Hewett enlisted in the Army in 2005, and was assigned to B Troop in January of 2006. The Soldiers of his troop remember his sense of humor.
“He was always quick with a smart remark or a smirk,” said friend Pfc. Jonathan Williams, a native of Mount Pleasant, Texas, who met Hewett while inprocessing at Fort Drum.
He recalled a time that Hewett, sleepy, went into the laundry room instead of his barracks room and crawled up onto his “bunk dryer.”
“He looked so peaceful there, none of us bothered to wake him,” Williams said.
Hewett was also described as an excellent Soldier.

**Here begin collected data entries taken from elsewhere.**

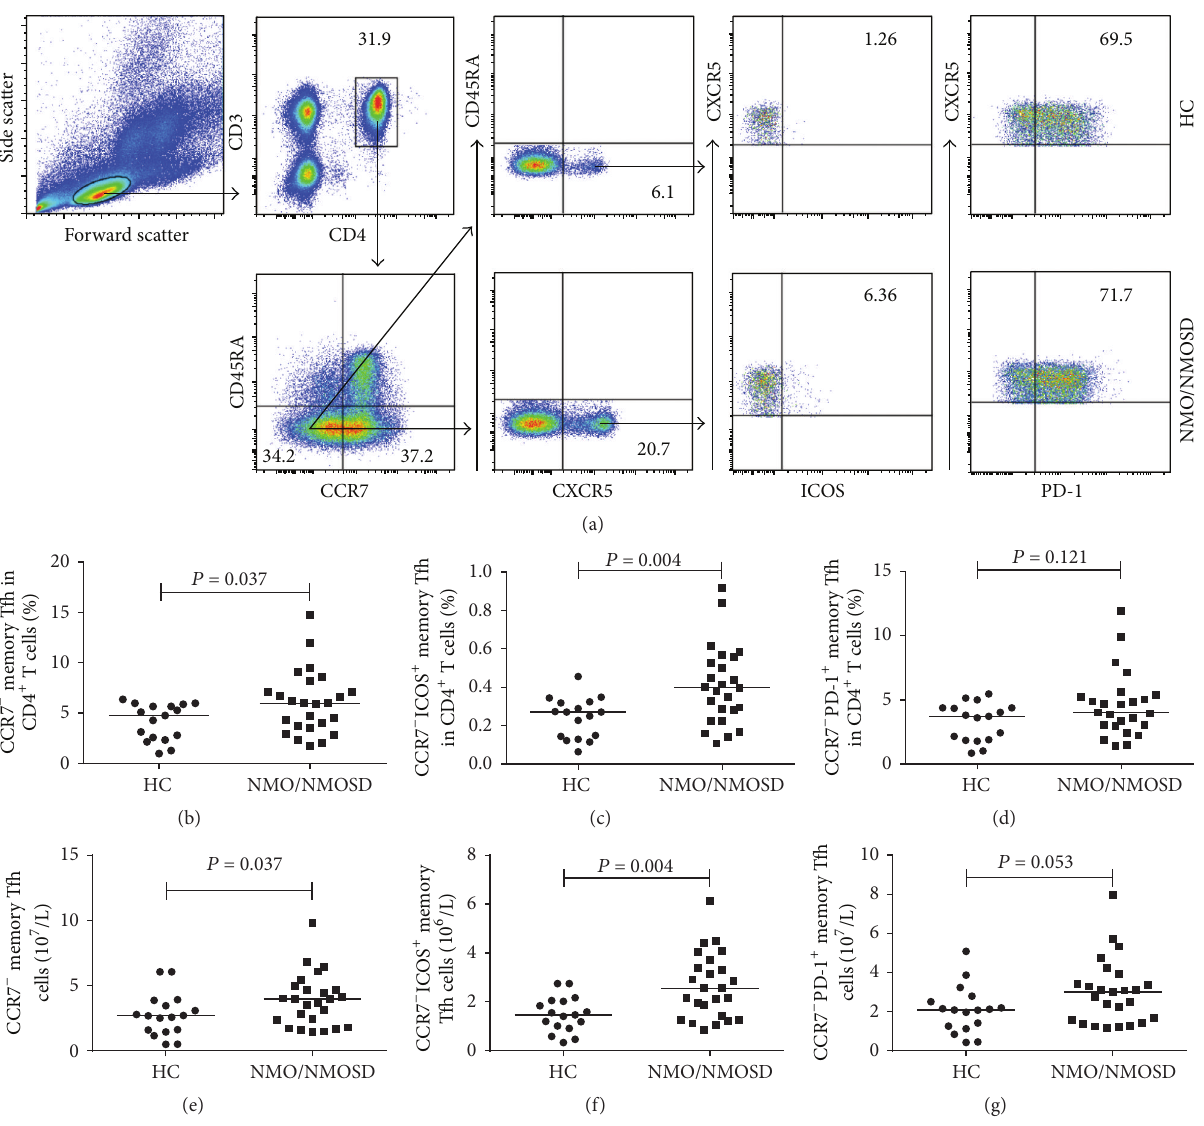
Figure 3: FACS analysis of circulating CCR7 − and CCR7 − ICOS + memory Tfh cells in individual participants. After staining with different fluorescent antibodies, the cells were gated sequentially on lymphocytes, CD3 + and CD4 + , and then CD45RA − and CCR7 − cells. After that, the cells were gated on CXCR5 and we obtained CD3 + CD4 + CD45RA − CCR7 − CXCR5 + (CCR7 − memory Tfh) cells. Subsequently, CCR7 − memory Tfh cells were gated on ICOS expression, and the percentages of CCR7 − and CCR7 − ICOS + memory Tfh cells were analyzed by flow cytometry. The numbers of each subtype of cells were calculated. (a) Flow cytometric analysis. ((b)-(c)) The percentages of circulating CCR7 − and CCR7 − ICOS + memory Tfh cells in HCs and untreated NMO/NMOSD patients. ((d)-(e)) The numbers of circulating CCR7 − and CCR7 − ICOS + memory Tfh cells in HCs and untreated NMO/NMOSD patients. The horizontal lines indicate the median values for each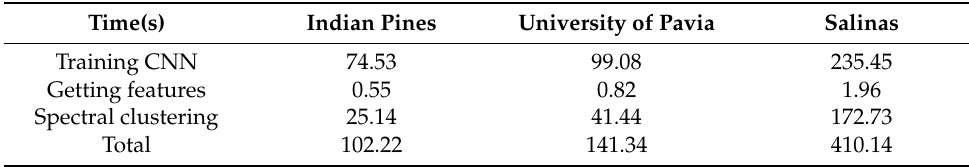
Table 10. The running time of our proposed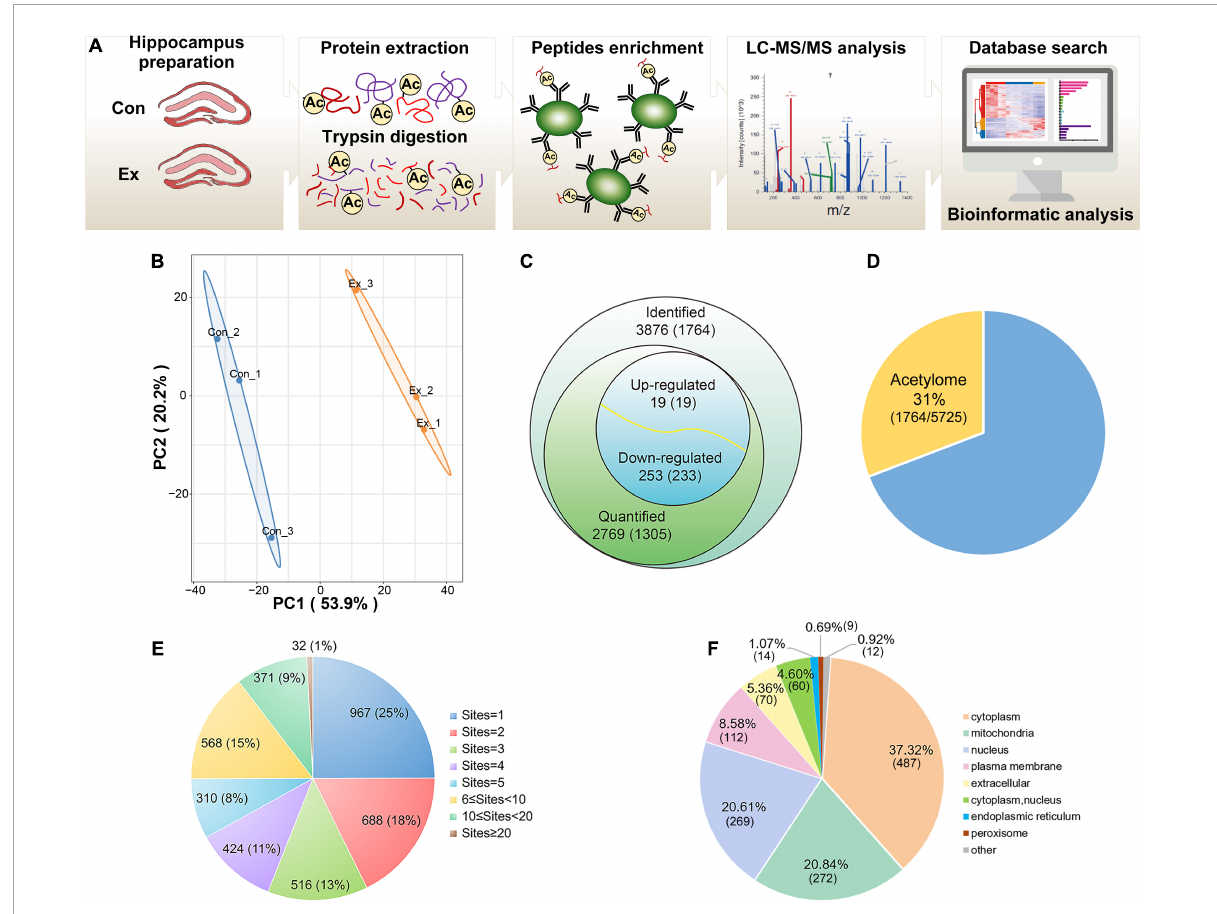
FIGURE2 Profiling lysine acetylation proteome in hippocampus. (A) Mass spectrometry workflow for identification and quantitation of lysine acetylation in the hippocampus. (B) Principal component analysis of acetylome data to distinguish the Ex from the Con. Three biological replicates (bilateral hippocampus from every two mice as one replicate) were performed in each group. (C) Global view of acetylated proteins and acetyl sites. Venn diagram showed the number of acetyl sites and the corresponding proteins in brackets. Acetyl sites with a fold change greater than 1.5 or less than 0.667 and with p -values < 0.05 were considered as significantly upregulated or downregulated. (D) The relative ratio of acetylated proteins identified in the acetylome to proteins identified in the proteome. (E) Distribution of the acetyl site occupancy per protein. (F) Subcellular distribution predicted for all the quantified acetylated proteins. LC–MS/MS, liquid chromatography-tandem mass spectrometry; PCA, principal component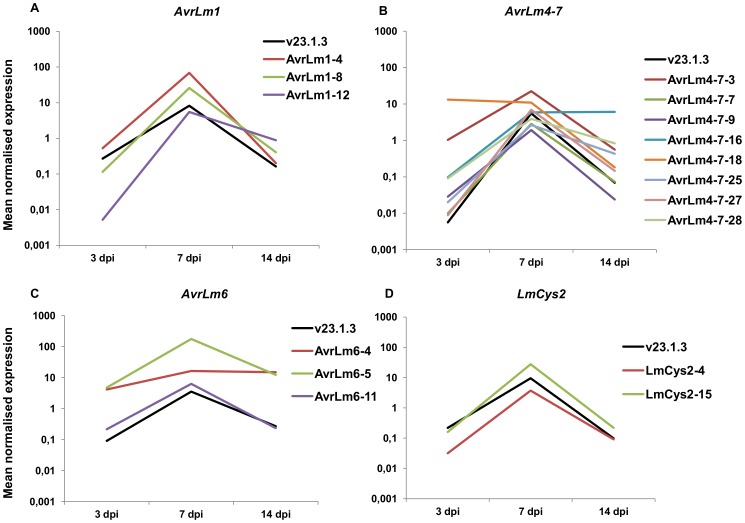
Expression of four effector genes in planta following ectopic integration in GC-isochores of the genome.Expression of the effector genes AvrLm1
 (A), 
AvrLm4-7
 (B), 
AvrLm6
 (C) and 
LmCys2
 (D) was analysed by qRT-PCR in the wild type isolate v23.1.3, in which these genes are located in AT-isochores and compared to their expression in different transformants (v29.3.1-AvrLm1-x, NzT4-AvrLm4-7-x, v29.3.1-AvrLm6-x, or v29.3.1-LmCys2-x), in which they are inserted in GC-isochores. Gene expression levels are relative to β-Lmtubulin. 3 to 14 dpi: RT-PCR products obtained from RNA isolated from oilseed rape cotyledons (susceptible cultivar Westar) 3 to 14 days post infection. RNA extracted from uninfected cotyledons and water were used as negative controls. Each data point is the average of two technical repeats (two RT-PCRs).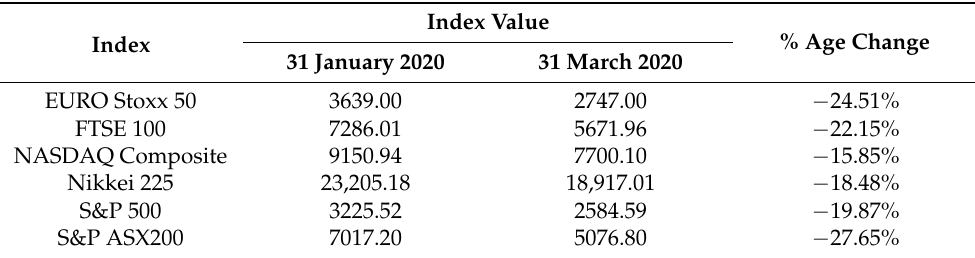
Table 2. This table compares the percentage change in index values of top world indices over the period 31 January 2020 to 31 March 2020. The S&P/ASX200 Index, shaded in grey, declines the most in comparison to top world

“Thomas was a great (Soldier),” said Sgt. Bryan Dunaway of Hurricane, W. Va., a section sergeant with Troop B. “He never complained, and he went out of his way to make things better. That’s all you can ask of a Soldier.”
Hewett’s only difficulty was with running, his troop mates said.
“We carried him more than he ran,” Williams said. “But he’s running like the wind now, by God. …I want to say thanks to Hewett for being a small part of my life and a large part of my heart.”
“He will be remembered as a good father to his son, a good husband to his wife, and a good Soldier,” Wilson said.
The legendary resting place of cavalry troopers was mentioned only once at the memorial.
“Do me one last favor,” Bobulis asked in an emotional voice. “Mark the way to Fiddler’s Green.”